Clone Wars: Author Discovers Bots Competing To Sell His Book

Carlos Bueno wrote a book called Lauren Ipsum. It’s a book about understanding computers for kids. He priced it at about $14 and offered it as a print-on-demand title and ebook. All was going well, books were selling, when suddenly he noticed a few copies were being offered for $55 or more. But there were no copies to be sold at that price and presumably someone selling a used copy would reduce the price, not increase it.
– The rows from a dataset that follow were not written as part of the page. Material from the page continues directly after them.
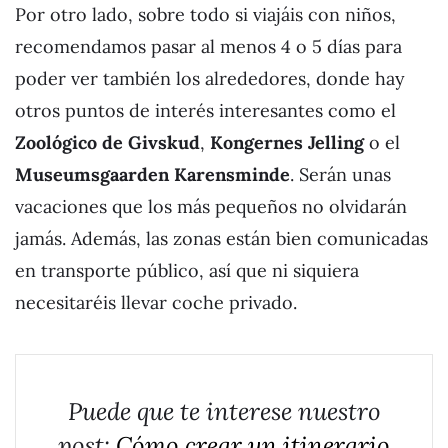
Por otro lado, sobre todo si viajáis con niños,
recomendamos pasar al menos 4 o 5 días para
poder ver también los alrededores, donde hay
otros puntos de interés interesantes como el
Zoológico de Givskud
,
Kongernes Jelling
o el
Museumsgaarden Karensminde
. Serán unas
vacaciones que los más pequeños no olvidarán
jamás. Además, las zonas están bien comunicadas
en transporte público, así que ni siquiera
necesitaréis llevar coche privado.
Puede que te interese nuestro
post:
Cómo crear un itinerario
What was happening was that a bot had found the book and priced it at some ridiculous level – $45 at last count. Bueno was bemused, at best, and realized that bots had found the book and were essentially running a price war amongst themselves in order to offer the same print-on-demand book Bueno was offering at a massively inflated price. They were, in short, going to buy the $14 book and resell it for forty dollars more.

As the bots fought, they reduced the price to below retail in order to grab sales. They hoped to make up the difference in shipping costs. Suddenly Amazon noticed the resulting power play and the company’s own bots reduced the price to below their price. Now Amazon is selling below Bueno’s price and still giving him $14 per book.

It’s no wonder publishing is so screwed up right now. With robots fighting over their profits and Amazon undercutting authors and then paying back the difference, it must seem like Battlestar Galactica to some Art History grad working through the slush pile. “Will this book sell well to the robots in Germany?” they think instead of “Man, this is some good writing.”